Это было лучшее время изо всего институтского дня. Ненавистная Арно безмятежно распивала чай в своей комнате, находившейся по соседству с дортуаром, а мы, надев «собственные» длинные юбки поверх институтских грубых холщовых и закутавшись в теплые, тоже «собственные» платки, сидели и болтали, разбившись группами, на постелях друг друга.

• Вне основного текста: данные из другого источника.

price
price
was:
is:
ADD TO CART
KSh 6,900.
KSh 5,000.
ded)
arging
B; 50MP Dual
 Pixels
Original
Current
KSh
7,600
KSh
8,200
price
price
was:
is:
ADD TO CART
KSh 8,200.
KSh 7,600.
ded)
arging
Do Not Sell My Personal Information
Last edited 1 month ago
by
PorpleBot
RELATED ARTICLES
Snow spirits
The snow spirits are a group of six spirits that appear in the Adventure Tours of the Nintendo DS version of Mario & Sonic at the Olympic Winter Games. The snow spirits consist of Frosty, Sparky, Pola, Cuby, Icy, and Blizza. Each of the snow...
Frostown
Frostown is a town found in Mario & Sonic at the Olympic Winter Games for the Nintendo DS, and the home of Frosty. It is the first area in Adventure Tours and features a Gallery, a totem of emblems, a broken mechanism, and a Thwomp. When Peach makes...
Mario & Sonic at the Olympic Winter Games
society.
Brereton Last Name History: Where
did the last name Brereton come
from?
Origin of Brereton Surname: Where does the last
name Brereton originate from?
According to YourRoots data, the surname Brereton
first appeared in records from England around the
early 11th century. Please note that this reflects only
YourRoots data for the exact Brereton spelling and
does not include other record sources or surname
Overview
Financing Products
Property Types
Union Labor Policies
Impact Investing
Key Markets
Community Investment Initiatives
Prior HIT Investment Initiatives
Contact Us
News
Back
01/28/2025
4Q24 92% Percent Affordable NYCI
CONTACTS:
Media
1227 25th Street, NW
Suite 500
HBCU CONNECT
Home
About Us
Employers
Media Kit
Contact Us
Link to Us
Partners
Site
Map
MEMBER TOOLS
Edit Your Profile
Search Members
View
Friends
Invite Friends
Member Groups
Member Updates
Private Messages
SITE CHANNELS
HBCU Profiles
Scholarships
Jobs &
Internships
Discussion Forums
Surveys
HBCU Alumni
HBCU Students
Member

Варюша Чикунина заплетала на ночь свои длинные — «до завтрашнего утра», как про них острили институтки — косы и вполголоса напевала какую-то песенку.

— Спой, Соловушка! — обратилась к ней умильным голоском Корбина.

— Пожалуйста, спой, Чикуша, милая! — подхватили и другие. И Варюша, никогда не ломавшаяся в этих случаях, перебросила через плечо тяжелую, уже доплетенную косу и, скрестив на груди полненькие ручки, запела.

Никогда, никогда уже в жизни я не слыхала более приятного, более нежного голоса. Хорошо, дивно хорошо пела Варюша! Эти за душу хватающие звуки вырывались словно из самых недр сердца! Они плакали и жаловались на что-то, и ласкали, и нежили, и баюкали… А большие, всегда грустные, не по летам серьезные глаза девушки были полны, как и голос ее, той же жалобы, той же безысходной тоски!